Com a bacia parcialmente vazia, Haulfrun deu a volta aos trailers estacionados até o local onde a cerveja havia sido colocada num grande isopor cheio de gelo, sobre um carrinho com rodízios. E, ao lado da caixa, finalmente avistou Michael sentado numa cadeira de praia, long neck na mão.

- O que cê tá fazendo aqui, sozinho? - Questionou Haulfrun, colocando a bacia no chão e pegando uma cerveja em lata no isopor.

- Estou vigiando a cerveja, claro - afirmou o primo, pegando um cachorro-quente.

- Conversa! - Retrucou Haulfrun, acocorando-se ao lado do primo. - Aposto que está se escondendo para não ter que falar do trabalho na Hexenringe.

- Isso também - admitiu Michael. - Não posso contar nada do que acontece lá dentro, nem pra minha mãe.

- Longe de mim querer lhe pressionar, - disse Haulfrun - pode ficar de boa. O pessoal está jogando faraó enquanto o churrasco não fica pronto; ninguém vai perguntar nada enquanto rola o carteado.

- E quando servirem o churrasco, vão estar de boca cheia - ponderou Michael. - Bom, talvez aí seja uma boa hora para aparecer.

- Estão pedindo cerveja lá no carteado - lembrou Haulfrun. - Me ajude a levar o isopor, e você faz uma social com o povo. Depois, pode se esconder de novo.

Michael admitiu que era uma boa ideia. Ergueu-se, e junto com Haulfrun, começou a puxar o carrinho com as cervejas para o ponto onde a maior parte dos dois clãs estava reunido. Circulou pelos grupos de parentes, cumprimentando uns e outros, até topar com um rapaz que não conhecia, e que estava acompanhando uma de suas primas, Blanch Reddish.
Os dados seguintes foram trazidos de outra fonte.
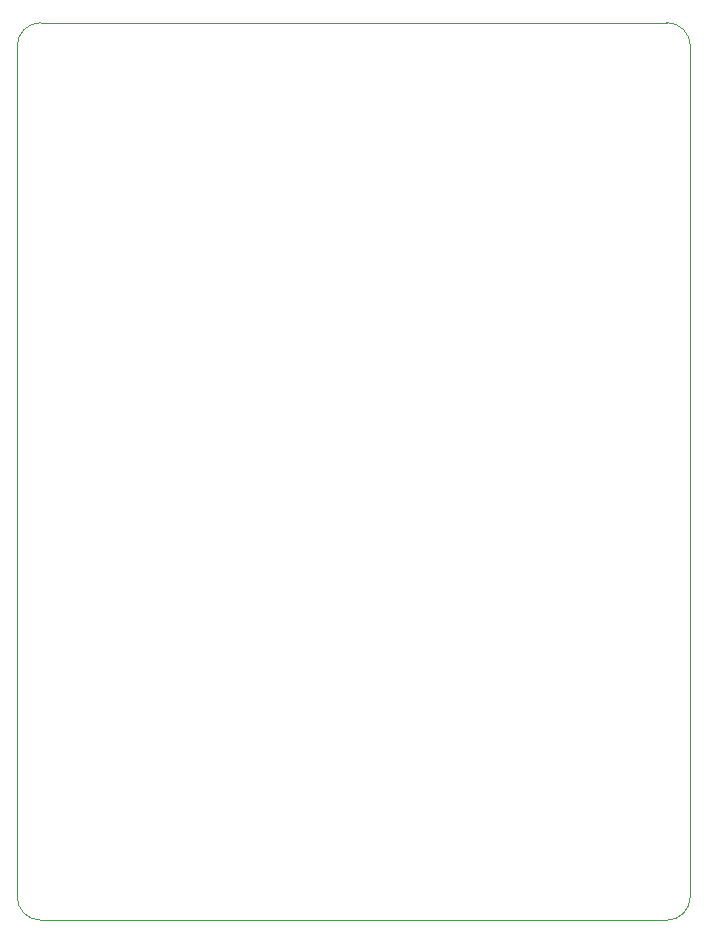
<source format=gbr>
G04 #@! TF.GenerationSoftware,KiCad,Pcbnew,9.0.0*
G04 #@! TF.CreationDate,2025-04-17T23:52:23+01:00*
G04 #@! TF.ProjectId,SNES_CONTROLLER,534e4553-5f43-44f4-9e54-524f4c4c4552,rev?*
G04 #@! TF.SameCoordinates,Original*
G04 #@! TF.FileFunction,Profile,NP*
%FSLAX46Y46*%
G04 Gerber Fmt 4.6, Leading zero omitted, Abs format (unit mm)*
G04 Created by KiCad (PCBNEW 9.0.0) date 2025-04-17 23:52:23*
%MOMM*%
%LPD*%
G01*
G04 APERTURE LIST*
G04 #@! TA.AperFunction,Profile*
%ADD10C,0.050000*%
G04 #@! TD*
G04 APERTURE END LIST*
D10*
X100000000Y-58500000D02*
X153000000Y-58500000D01*
X98000000Y-132500000D02*
X98000000Y-60500000D01*
X155000000Y-60500000D02*
X155000000Y-132500000D01*
X98000000Y-60500000D02*
G75*
G02*
X100000000Y-58500000I2000000J0D01*
G01*
X100000000Y-134500000D02*
G75*
G02*
X98000000Y-132500000I0J2000000D01*
G01*
X153000000Y-58500000D02*
G75*
G02*
X155000000Y-60500000I0J-2000000D01*
G01*
X153000000Y-134500000D02*
X100000000Y-134500000D01*
X155000000Y-132500000D02*
G75*
G02*
X153000000Y-134500000I-2000000J0D01*
G01*
M02*

</source>
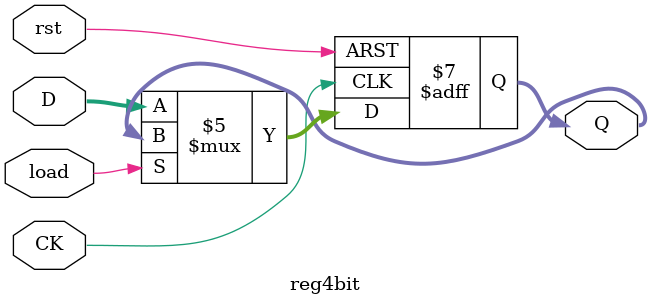
<source format=v>
module reg4bit(CK, rst, load, D, Q);
input CK, rst, load;
input [3:0] D;
output reg [3:0] Q;

// ✅ FIX: add initial value
initial Q = 4'b0000;

always @ (posedge CK or negedge rst) begin
    if (!rst)
        Q <= 4'b0000;
    else if (!load)
        Q <= D;
end
endmodule

</source>
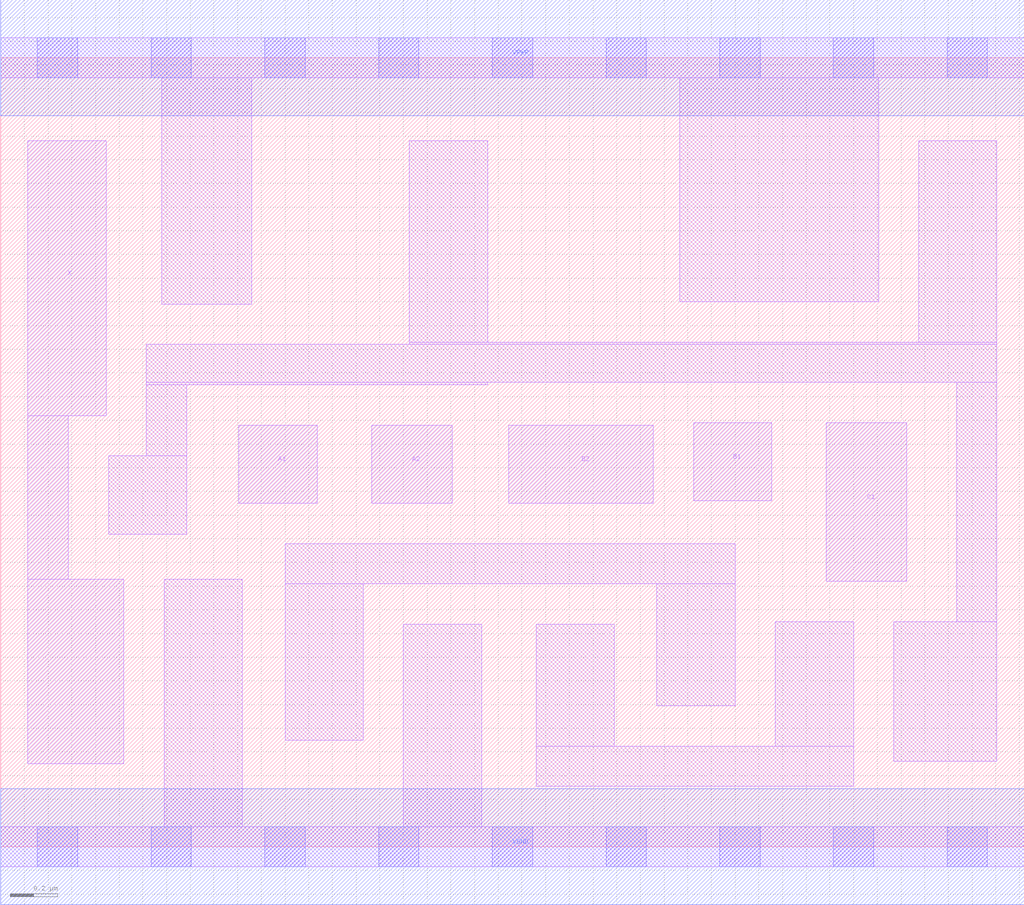
<source format=lef>
# Copyright 2020 The SkyWater PDK Authors
#
# Licensed under the Apache License, Version 2.0 (the "License");
# you may not use this file except in compliance with the License.
# You may obtain a copy of the License at
#
#     https://www.apache.org/licenses/LICENSE-2.0
#
# Unless required by applicable law or agreed to in writing, software
# distributed under the License is distributed on an "AS IS" BASIS,
# WITHOUT WARRANTIES OR CONDITIONS OF ANY KIND, either express or implied.
# See the License for the specific language governing permissions and
# limitations under the License.
#
# SPDX-License-Identifier: Apache-2.0

VERSION 5.5 ;
NAMESCASESENSITIVE ON ;
BUSBITCHARS "[]" ;
DIVIDERCHAR "/" ;
MACRO sky130_fd_sc_ls__o221a_1
  CLASS CORE ;
  SOURCE USER ;
  ORIGIN  0.000000  0.000000 ;
  SIZE  4.320000 BY  3.330000 ;
  SYMMETRY X Y ;
  SITE unit ;
  PIN A1
    ANTENNAGATEAREA  0.246000 ;
    DIRECTION INPUT ;
    USE SIGNAL ;
    PORT
      LAYER li1 ;
        RECT 1.005000 1.450000 1.335000 1.780000 ;
    END
  END A1
  PIN A2
    ANTENNAGATEAREA  0.246000 ;
    DIRECTION INPUT ;
    USE SIGNAL ;
    PORT
      LAYER li1 ;
        RECT 1.565000 1.450000 1.905000 1.780000 ;
    END
  END A2
  PIN B1
    ANTENNAGATEAREA  0.246000 ;
    DIRECTION INPUT ;
    USE SIGNAL ;
    PORT
      LAYER li1 ;
        RECT 2.925000 1.460000 3.255000 1.790000 ;
    END
  END B1
  PIN B2
    ANTENNAGATEAREA  0.246000 ;
    DIRECTION INPUT ;
    USE SIGNAL ;
    PORT
      LAYER li1 ;
        RECT 2.145000 1.450000 2.755000 1.780000 ;
    END
  END B2
  PIN C1
    ANTENNAGATEAREA  0.246000 ;
    DIRECTION INPUT ;
    USE SIGNAL ;
    PORT
      LAYER li1 ;
        RECT 3.485000 1.120000 3.825000 1.790000 ;
    END
  END C1
  PIN X
    ANTENNADIFFAREA  0.541300 ;
    DIRECTION OUTPUT ;
    USE SIGNAL ;
    PORT
      LAYER li1 ;
        RECT 0.115000 0.350000 0.520000 1.130000 ;
        RECT 0.115000 1.130000 0.285000 1.820000 ;
        RECT 0.115000 1.820000 0.445000 2.980000 ;
    END
  END X
  PIN VGND
    DIRECTION INOUT ;
    SHAPE ABUTMENT ;
    USE GROUND ;
    PORT
      LAYER met1 ;
        RECT 0.000000 -0.245000 4.320000 0.245000 ;
    END
  END VGND
  PIN VPWR
    DIRECTION INOUT ;
    SHAPE ABUTMENT ;
    USE POWER ;
    PORT
      LAYER met1 ;
        RECT 0.000000 3.085000 4.320000 3.575000 ;
    END
  END VPWR
  OBS
    LAYER li1 ;
      RECT 0.000000 -0.085000 4.320000 0.085000 ;
      RECT 0.000000  3.245000 4.320000 3.415000 ;
      RECT 0.455000  1.320000 0.785000 1.650000 ;
      RECT 0.615000  1.650000 0.785000 1.950000 ;
      RECT 0.615000  1.950000 2.055000 1.960000 ;
      RECT 0.615000  1.960000 4.205000 2.120000 ;
      RECT 0.680000  2.290000 1.060000 3.245000 ;
      RECT 0.690000  0.085000 1.020000 1.130000 ;
      RECT 1.200000  0.450000 1.530000 1.110000 ;
      RECT 1.200000  1.110000 3.100000 1.280000 ;
      RECT 1.700000  0.085000 2.030000 0.940000 ;
      RECT 1.725000  2.120000 4.205000 2.130000 ;
      RECT 1.725000  2.130000 2.055000 2.980000 ;
      RECT 2.260000  0.255000 3.600000 0.425000 ;
      RECT 2.260000  0.425000 2.590000 0.940000 ;
      RECT 2.770000  0.595000 3.100000 1.110000 ;
      RECT 2.865000  2.300000 3.705000 3.245000 ;
      RECT 3.270000  0.425000 3.600000 0.950000 ;
      RECT 3.770000  0.360000 4.205000 0.950000 ;
      RECT 3.875000  2.130000 4.205000 2.980000 ;
      RECT 4.035000  0.950000 4.205000 1.960000 ;
    LAYER mcon ;
      RECT 0.155000 -0.085000 0.325000 0.085000 ;
      RECT 0.155000  3.245000 0.325000 3.415000 ;
      RECT 0.635000 -0.085000 0.805000 0.085000 ;
      RECT 0.635000  3.245000 0.805000 3.415000 ;
      RECT 1.115000 -0.085000 1.285000 0.085000 ;
      RECT 1.115000  3.245000 1.285000 3.415000 ;
      RECT 1.595000 -0.085000 1.765000 0.085000 ;
      RECT 1.595000  3.245000 1.765000 3.415000 ;
      RECT 2.075000 -0.085000 2.245000 0.085000 ;
      RECT 2.075000  3.245000 2.245000 3.415000 ;
      RECT 2.555000 -0.085000 2.725000 0.085000 ;
      RECT 2.555000  3.245000 2.725000 3.415000 ;
      RECT 3.035000 -0.085000 3.205000 0.085000 ;
      RECT 3.035000  3.245000 3.205000 3.415000 ;
      RECT 3.515000 -0.085000 3.685000 0.085000 ;
      RECT 3.515000  3.245000 3.685000 3.415000 ;
      RECT 3.995000 -0.085000 4.165000 0.085000 ;
      RECT 3.995000  3.245000 4.165000 3.415000 ;
  END
END sky130_fd_sc_ls__o221a_1

</source>
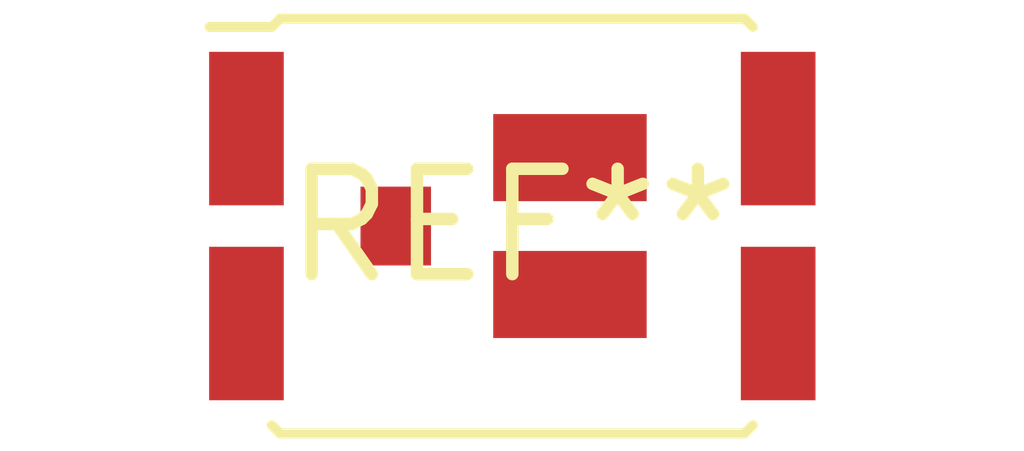
<source format=kicad_pcb>
(kicad_pcb (version 20240108) (generator pcbnew)

  (general
    (thickness 1.6)
  )

  (paper "A4")
  (layers
    (0 "F.Cu" signal)
    (31 "B.Cu" signal)
    (32 "B.Adhes" user "B.Adhesive")
    (33 "F.Adhes" user "F.Adhesive")
    (34 "B.Paste" user)
    (35 "F.Paste" user)
    (36 "B.SilkS" user "B.Silkscreen")
    (37 "F.SilkS" user "F.Silkscreen")
    (38 "B.Mask" user)
    (39 "F.Mask" user)
    (40 "Dwgs.User" user "User.Drawings")
    (41 "Cmts.User" user "User.Comments")
    (42 "Eco1.User" user "User.Eco1")
    (43 "Eco2.User" user "User.Eco2")
    (44 "Edge.Cuts" user)
    (45 "Margin" user)
    (46 "B.CrtYd" user "B.Courtyard")
    (47 "F.CrtYd" user "F.Courtyard")
    (48 "B.Fab" user)
    (49 "F.Fab" user)
    (50 "User.1" user)
    (51 "User.2" user)
    (52 "User.3" user)
    (53 "User.4" user)
    (54 "User.5" user)
    (55 "User.6" user)
    (56 "User.7" user)
    (57 "User.8" user)
    (58 "User.9" user)
  )

  (setup
    (pad_to_mask_clearance 0)
    (pcbplotparams
      (layerselection 0x00010fc_ffffffff)
      (plot_on_all_layers_selection 0x0000000_00000000)
      (disableapertmacros false)
      (usegerberextensions false)
      (usegerberattributes false)
      (usegerberadvancedattributes false)
      (creategerberjobfile false)
      (dashed_line_dash_ratio 12.000000)
      (dashed_line_gap_ratio 3.000000)
      (svgprecision 4)
      (plotframeref false)
      (viasonmask false)
      (mode 1)
      (useauxorigin false)
      (hpglpennumber 1)
      (hpglpenspeed 20)
      (hpglpendiameter 15.000000)
      (dxfpolygonmode false)
      (dxfimperialunits false)
      (dxfusepcbnewfont false)
      (psnegative false)
      (psa4output false)
      (plotreference false)
      (plotvalue false)
      (plotinvisibletext false)
      (sketchpadsonfab false)
      (subtractmaskfromsilk false)
      (outputformat 1)
      (mirror false)
      (drillshape 1)
      (scaleselection 1)
      (outputdirectory "")
    )
  )

  (net 0 "")

  (footprint "DirectFET_MT" (layer "F.Cu") (at 0 0))

)

</source>
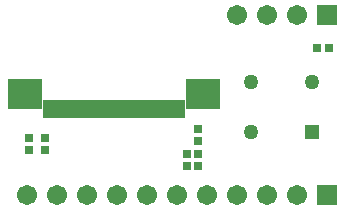
<source format=gts>
G04*
G04 #@! TF.GenerationSoftware,Altium Limited,Altium Designer,19.0.15 (446)*
G04*
G04 Layer_Color=8388736*
%FSLAX25Y25*%
%MOIN*%
G70*
G01*
G75*
%ADD16R,0.03162X0.02769*%
%ADD17R,0.02000X0.06300*%
%ADD18R,0.11200X0.09900*%
%ADD19R,0.02769X0.03162*%
%ADD20R,0.05000X0.05000*%
%ADD21C,0.05000*%
%ADD22R,0.06706X0.06706*%
%ADD23C,0.06706*%
D16*
X11000Y20000D02*
D03*
Y23937D02*
D03*
X5500Y20031D02*
D03*
Y23968D02*
D03*
X62000Y23000D02*
D03*
Y26937D02*
D03*
D17*
X56400Y33500D02*
D03*
X54500D02*
D03*
X52500D02*
D03*
X50500D02*
D03*
X48600D02*
D03*
X46600D02*
D03*
X44600D02*
D03*
X42700D02*
D03*
X40700D02*
D03*
X38700D02*
D03*
X36800D02*
D03*
X34800D02*
D03*
X32800D02*
D03*
X30800D02*
D03*
X28900D02*
D03*
X26900D02*
D03*
X24900D02*
D03*
X23000D02*
D03*
X21000D02*
D03*
X19000D02*
D03*
X17100D02*
D03*
X15100D02*
D03*
X13100D02*
D03*
X11200D02*
D03*
D18*
X4200Y38500D02*
D03*
X63400D02*
D03*
D19*
X105468Y54000D02*
D03*
X101532D02*
D03*
X58031Y18500D02*
D03*
X61968D02*
D03*
X61968Y14500D02*
D03*
X58031D02*
D03*
D20*
X100000Y25965D02*
D03*
D21*
X79528D02*
D03*
Y42500D02*
D03*
X100000D02*
D03*
D22*
X105000Y65000D02*
D03*
Y5000D02*
D03*
D23*
X95000Y65000D02*
D03*
X85000D02*
D03*
X75000D02*
D03*
X95000Y5000D02*
D03*
X85000D02*
D03*
X75000D02*
D03*
X65000D02*
D03*
X55000D02*
D03*
X45000D02*
D03*
X35000D02*
D03*
X25000D02*
D03*
X15000D02*
D03*
X5000D02*
D03*
M02*

</source>
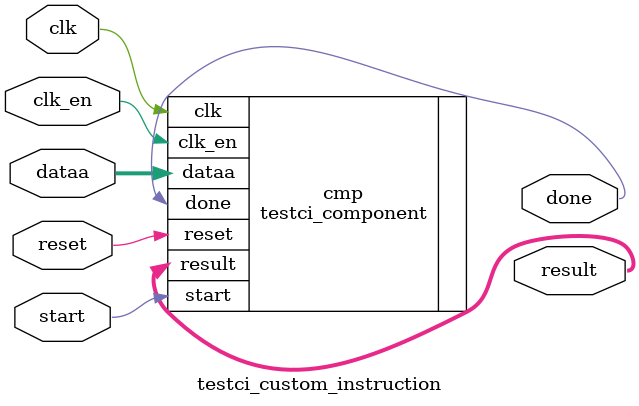
<source format=v>
module testci_custom_instruction (
    clk,
    clk_en,
    reset,
    start,
    dataa,
    done,
    result
);

    input clk;
    input clk_en;
    input reset;
    input start;
    input [31:0] dataa;
    output done;
    output [31:0] result;

    testci_component cmp(
        .clk(clk),
        .clk_en(clk_en),
        .reset(reset),
        .start(start),
        .dataa(dataa),
        .done(done),
        .result(result)
    );

endmodule // testci_custom_instruction

</source>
- Conhece meu namorado, Alan Michael? - Indagou Blanch.

- Heorhij Danylovych Chaban, prazer - apresentou-se o convidado, estendendo-lhe a mão. Ao apertá-la, Michael olhou para a mão esquerda do mesmo e viu no dorso um símbolo que lembrava o que vira em sua primeira noite no depósito, na mão de uma das refugiadas.

- Este símbolo... o que representa? - Indagou para Chaban.

- É a identificação do clã Chaban, da Ucrânia - informou o rapaz. - Somos uma antiga família de licantropos, como vocês.

- E os seus adotados também usam esta identificação? - Inquiriu Michael.

- Não; somente licantropos - afirmou Chaban com orgulho.

Blanch riu.

- Meu primo Alan Michael é adotado, amor.

Michael fez uma careta. A prima sabia ser desagradável quando queria.

- Perdão - desculpou-se o estrangeiro. - Não queria ofender...

- Sossegue, não levei a mal - redarguiu com um sorriso tranquilizador. - E há muitos do seu clã aqui, por causa da guerra?

- Na verdade, não tenho muito contato com os Chaban que vieram da Ucrânia depois da guerra; - admitiu o rapaz - minha família mudou-se para cá quando eu ainda era bebê...

- Entendo - comentou Michael. - Então não faz ideia de outros Chaban, recém-chegados?

- Que tenham vindo como refugiados? Não, não faço ideia - admitiu o rapaz.

Haulfrun interrompeu a conversa para avisar que o churrasco estava pronto. O grupo da mesa de faraó ergueu-se, quase que de imediato.

- Você não virou vegetariano, não é, Michael? - Indagou Arnold Anderson ao passar por ele, dando-lhe uma palmada nas costas.

- Se virasse, você não teria nada com isso - atalhou Lilwen Anderson, puxando o filho pelo braço.